What is the long-term outlook for patients with synovial sarcoma?

Prognosis greatly depends on:

  • The extent of the disease
  • The size and location of the tumor
  • A presence of absence of metastasis
  • The tumor's response to therapy
  • The age and overall health of your child
  • Your child's tolerance of specific medications, procedures, or therapies
  • New developments in treatment

As with any cancer, prognosis and long-term survival can vary greatly from individual to individual. Prompt medical attention and aggressive therapy are important for the best prognosis. Continuous follow-up care is essential for a child diagnosed with synovial sarcoma.
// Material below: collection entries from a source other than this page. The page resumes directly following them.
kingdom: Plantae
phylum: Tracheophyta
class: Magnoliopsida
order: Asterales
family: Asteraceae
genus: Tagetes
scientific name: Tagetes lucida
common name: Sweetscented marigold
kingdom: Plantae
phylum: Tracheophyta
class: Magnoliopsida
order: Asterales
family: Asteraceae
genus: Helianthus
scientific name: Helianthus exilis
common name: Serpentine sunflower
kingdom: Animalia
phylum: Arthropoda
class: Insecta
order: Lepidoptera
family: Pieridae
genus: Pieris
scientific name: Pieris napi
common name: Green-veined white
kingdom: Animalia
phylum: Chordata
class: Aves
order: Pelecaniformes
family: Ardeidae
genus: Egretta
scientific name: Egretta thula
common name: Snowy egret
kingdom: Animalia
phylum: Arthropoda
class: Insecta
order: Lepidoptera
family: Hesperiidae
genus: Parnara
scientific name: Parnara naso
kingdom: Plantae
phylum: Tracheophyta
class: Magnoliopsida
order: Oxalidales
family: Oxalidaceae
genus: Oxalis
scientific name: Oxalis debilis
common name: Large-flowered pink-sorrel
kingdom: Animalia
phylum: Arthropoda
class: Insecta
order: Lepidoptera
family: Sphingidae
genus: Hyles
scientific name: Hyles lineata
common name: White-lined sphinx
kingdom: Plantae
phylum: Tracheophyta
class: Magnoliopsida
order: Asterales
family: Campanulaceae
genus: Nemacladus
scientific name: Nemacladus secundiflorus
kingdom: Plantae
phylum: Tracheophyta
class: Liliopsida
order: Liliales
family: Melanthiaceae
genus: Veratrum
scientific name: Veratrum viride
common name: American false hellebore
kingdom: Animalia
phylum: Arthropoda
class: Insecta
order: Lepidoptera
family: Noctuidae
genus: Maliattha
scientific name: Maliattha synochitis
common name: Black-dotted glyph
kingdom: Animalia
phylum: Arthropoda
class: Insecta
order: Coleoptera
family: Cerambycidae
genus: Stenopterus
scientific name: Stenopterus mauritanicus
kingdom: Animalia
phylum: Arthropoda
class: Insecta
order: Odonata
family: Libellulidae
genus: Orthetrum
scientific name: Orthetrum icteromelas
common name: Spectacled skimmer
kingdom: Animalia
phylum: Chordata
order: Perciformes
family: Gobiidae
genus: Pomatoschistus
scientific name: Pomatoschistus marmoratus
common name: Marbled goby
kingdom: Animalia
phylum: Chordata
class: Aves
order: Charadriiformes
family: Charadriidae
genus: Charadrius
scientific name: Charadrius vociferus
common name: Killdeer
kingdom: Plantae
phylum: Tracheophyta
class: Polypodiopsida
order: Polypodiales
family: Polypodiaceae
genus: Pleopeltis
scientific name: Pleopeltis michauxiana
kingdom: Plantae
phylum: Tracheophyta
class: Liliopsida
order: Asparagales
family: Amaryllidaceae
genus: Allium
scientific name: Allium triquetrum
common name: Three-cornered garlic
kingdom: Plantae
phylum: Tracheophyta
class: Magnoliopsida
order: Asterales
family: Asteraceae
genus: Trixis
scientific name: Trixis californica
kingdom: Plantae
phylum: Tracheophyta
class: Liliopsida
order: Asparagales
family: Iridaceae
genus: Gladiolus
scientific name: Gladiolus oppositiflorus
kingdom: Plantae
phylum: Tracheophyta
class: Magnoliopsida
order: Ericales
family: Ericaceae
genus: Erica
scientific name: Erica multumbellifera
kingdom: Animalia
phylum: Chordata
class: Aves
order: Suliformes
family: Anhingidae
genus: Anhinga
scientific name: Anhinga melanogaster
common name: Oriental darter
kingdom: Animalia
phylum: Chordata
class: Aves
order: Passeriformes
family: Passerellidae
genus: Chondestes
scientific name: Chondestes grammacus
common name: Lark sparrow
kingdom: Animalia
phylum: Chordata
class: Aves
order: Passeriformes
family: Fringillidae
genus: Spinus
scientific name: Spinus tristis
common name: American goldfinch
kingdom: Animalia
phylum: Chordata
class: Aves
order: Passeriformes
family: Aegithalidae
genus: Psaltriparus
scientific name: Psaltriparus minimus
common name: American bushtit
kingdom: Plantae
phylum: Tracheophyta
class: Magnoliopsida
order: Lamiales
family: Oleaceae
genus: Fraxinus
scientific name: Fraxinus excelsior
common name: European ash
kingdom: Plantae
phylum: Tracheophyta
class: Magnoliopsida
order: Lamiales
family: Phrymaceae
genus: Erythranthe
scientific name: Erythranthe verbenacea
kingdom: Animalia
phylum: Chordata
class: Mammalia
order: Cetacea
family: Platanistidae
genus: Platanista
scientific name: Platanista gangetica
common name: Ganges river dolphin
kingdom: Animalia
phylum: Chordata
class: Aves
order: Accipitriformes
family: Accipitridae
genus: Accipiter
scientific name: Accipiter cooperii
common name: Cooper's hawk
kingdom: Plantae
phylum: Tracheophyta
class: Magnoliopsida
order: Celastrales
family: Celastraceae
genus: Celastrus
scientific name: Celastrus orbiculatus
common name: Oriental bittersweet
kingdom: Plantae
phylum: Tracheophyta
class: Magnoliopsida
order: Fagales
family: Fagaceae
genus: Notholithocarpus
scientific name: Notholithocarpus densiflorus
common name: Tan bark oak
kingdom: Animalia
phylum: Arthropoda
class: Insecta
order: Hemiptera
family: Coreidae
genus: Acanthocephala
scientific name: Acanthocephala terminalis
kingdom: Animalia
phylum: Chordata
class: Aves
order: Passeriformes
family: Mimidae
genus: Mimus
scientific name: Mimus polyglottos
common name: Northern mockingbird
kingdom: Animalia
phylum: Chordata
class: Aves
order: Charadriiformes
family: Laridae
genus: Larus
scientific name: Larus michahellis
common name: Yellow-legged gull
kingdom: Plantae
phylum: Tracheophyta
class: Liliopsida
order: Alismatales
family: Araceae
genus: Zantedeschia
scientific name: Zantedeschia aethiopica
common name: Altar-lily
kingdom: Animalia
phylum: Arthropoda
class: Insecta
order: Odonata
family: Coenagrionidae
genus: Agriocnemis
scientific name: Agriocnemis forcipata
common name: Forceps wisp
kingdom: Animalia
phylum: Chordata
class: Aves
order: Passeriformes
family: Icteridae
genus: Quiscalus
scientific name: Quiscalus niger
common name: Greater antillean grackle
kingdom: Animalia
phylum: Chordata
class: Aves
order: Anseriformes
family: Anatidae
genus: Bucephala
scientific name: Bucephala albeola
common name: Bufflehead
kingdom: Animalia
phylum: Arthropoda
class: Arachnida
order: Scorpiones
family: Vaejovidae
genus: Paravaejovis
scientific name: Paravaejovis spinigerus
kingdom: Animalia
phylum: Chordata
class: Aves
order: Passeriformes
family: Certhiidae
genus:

Side effects of radiation and chemotherapy, as well as recurrence of the disease, can occur in survivors of synovial sarcoma.

What is the latest research on soft tissue sarcomas?

Researchers at Dana-Farber/Boston Children's are conducting numerous research studies that will help clinicians better understand and treat soft tissue sarcomas.

Other types of treatment currently being studied include:

  • Angiogenesis inhibitors - substances that may be able to prevent the growth of tumors by blocking the formation of new blood vessels that feed the tumors.

  • Biological therapies - a wide range of substances that may be able to involve the body's own immune system to fight cancer or lessen harmful side effects of some treatments
  • Neoadjuvant chemotherapy and radiotherapy - combining radiation and chemotherapy may reduce the incidence of metastatic disease in synovial sarcoma. Treatments using chemotherapy and radiotherapy before resecting the primary tumor in synovial sarcoma in adults and children are being investigated.